Studio album by the Chambers Brothers
- Released: November 1967
- Recorded: August 1, 1966 – August 10, 1967
- Length: 43:35
- Label: Columbia
- Producer: David Rubinson

The Chambers Brothers chronology
| People Get Ready (1966) | The Time Has Come (1967) | A New Time – A New Day (1968) |

= The Time Has Come (The Chambers Brothers album) =

The Time Has Come is an album by American psychedelic soul band the Chambers Brothers. Released by Columbia Records in 1967, it features their hit "Time Has Come Today".

==Critical reception==
The album was reviewed in the 25 November 1967 issue of Cash Box where it was one of the "Pop Best Bets". The reviewer said that the group performed a group of pop songs with style and verve, and it should get the approbation of a wide listenership.

The Washington Free Press did a review on the album which appeared in the publication's 7 March 1968 issue. While the reviewer wrote that the album only hinted at the richness of the music by The Chambers Brothers, it was to give a picture of how the group was live. The songs "I Can't Stand It", "All Strung Out Over You", "Romeo and Juliet", "What the World Needs Now is Love" and "Time Has Come Today" were singled out for mention. The reviewer also said, "Listen to what they do to the fairly straight, "What the World Needs Now Is Love" (with a great and original arrangement by Gary Sherman)".

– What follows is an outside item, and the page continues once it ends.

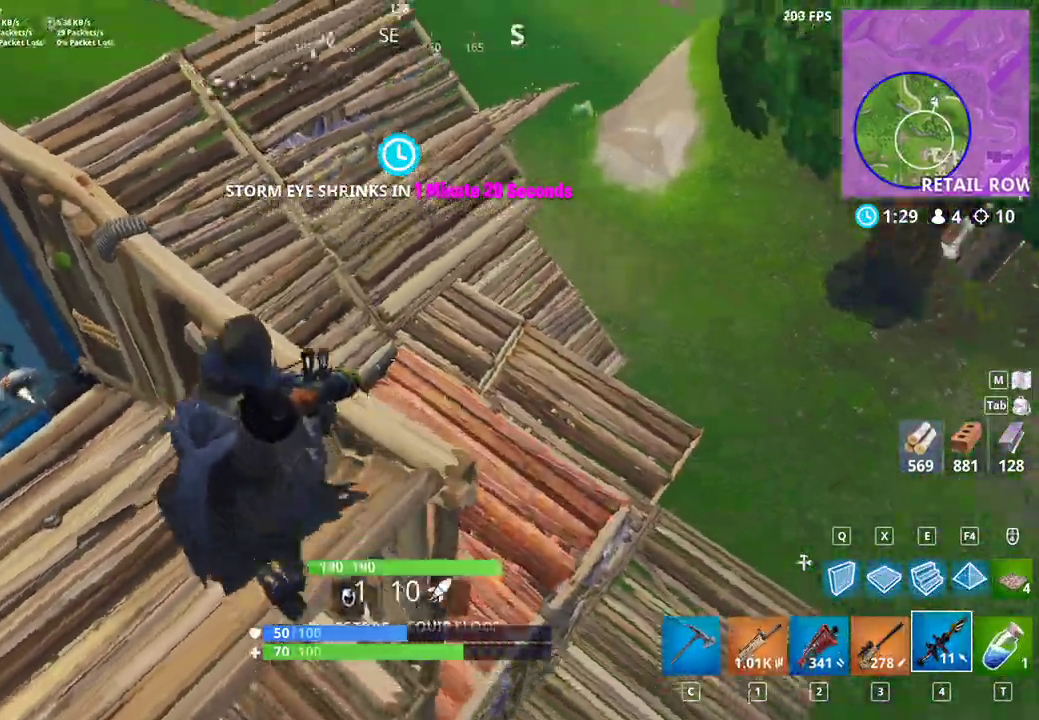
{"keys": ["a", "shift"], "mouse": [], "events": [[100, "w", "up"], [233, "a", "up"], [300, "a", "down"], [433, "w", "down"], [500, "w", "up"]]}
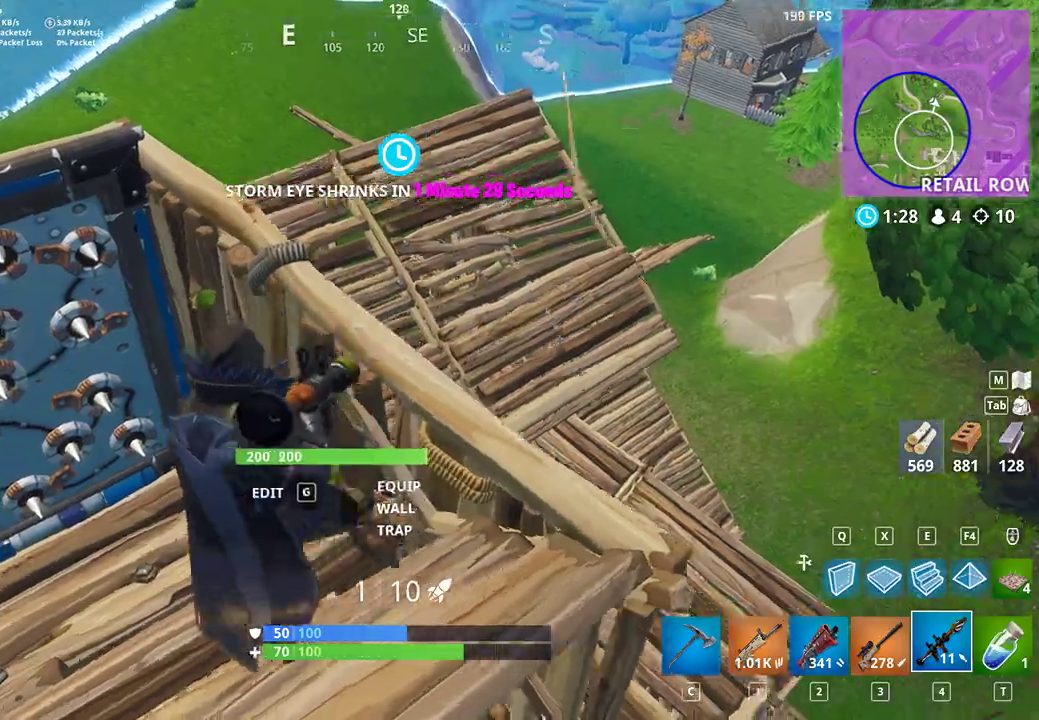
{"keys": ["d", "shift"], "mouse": [], "events": [[67, "w", "down"], [133, "w", "up"], [300, "a", "up"], [367, "d", "down"]]}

The album was referred to as a "ground-breaking album" by the authors of Shining Star: Braving the Elements of Earth, Wind & Fire. In a short review of the album, Music On Vinyl referred to it as a perfect blend of soul and garage.

According to the 5 September 2017 review by Loudersound, things began with "All Strung Out Over You" and then there was a majestic version of "People Get Ready". Much of the rest of the tracks flowed in the same pattern. But "Time Has Come Today" was described as "an 11-minute stroke of pure genius". Reviewer Malcolm Dome finished off with telling the reader that psychedelic prog and soul really can co-exist.

==Gold status==
It was reported in the 21 December 1968 issue of Record World that the album had achieved an excess of one million dollars, as certified by the RIAA and this was the first gold record for The Chambers Brothers.

==Commercial performance==
===United States===
The album had been in the Record World 100 Top LP's chart for twelve weeks when it peaked at No. 5 for the week of 9 November. It held that position for an additional two weeks. The following week, (30 November), the album had dropped down to No. 9. The album's last position was No. 68 for the week of 15 February 1969 during its twenty-six week run.

On 14 December 1968, at its 27th week on the Billboard chart, it peaked at no. 6. According to the December 21, 1968 issue of Billboard, along with Parsley, Sage, Rosemary and Thyme by Simon and Garfunkel, their album was one of the 36 Columbia albums that held a position in the top five that year. International online magazine PopMatters said the album ascended to number four on Billboards pop albums chart.

It was no. 79 on the Cashbox Top 100 Pop Albums in 1968.
===Canada===
In Canada it reached no. 11.

==Track listing==

Side one
| No. | Title | Writer(s) | Length |
|---|---|---|---|
| 1. | "All Strung Out Over You" | Rudy Clark | 2:30 |
| 2. | "People Get Ready" | Curtis Mayfield | 3:52 |
| 3. | "I Can't Stand It" | Lester Chambers | 2:42 |
| 4. | "Romeo and Juliet" | Lester Chambers | 4:32 |
| 5. | "In the Midnight Hour" | Steve Cropper, Wilson Pickett | 5:32 |
| 6. | "So Tired" | Andre Goodwin, The Chambers Brothers | 4:05 |

Side two
| No. | Title | Writer(s) | Length |
|---|---|---|---|
| 1. | "Uptown" | Betty Mabry, arranged by Garry Sherman | 2:56 |
| 2. | "Please Don't Leave Me" | The Chambers Brothers | 3:00 |
| 3. | "What the World Needs Now Is Love" | Burt Bacharach, Hal David, arranged by Garry Sherman | 3:20 |
| 4. | "Time Has Come Today" | Joseph Chambers, Willie Chambers | 11:06 |

==Personnel==
The Chambers Brothers
- George Chambers – bass, vocals
- Joseph Chambers – guitars
- Lester Chambers – vocals, harmonica, percussion
- Willie Chambers – guitars
- Brian Keenan – drums, percussion

Technical
- Jim Marshall – photography

==Influence==
Two songs from the album were recorded by Spanish group Los Crich. "All Strung Out Over You" backed with Lester Chambers' composition, "I Can't Stand It" were released on the Fonoguanche label in 1969.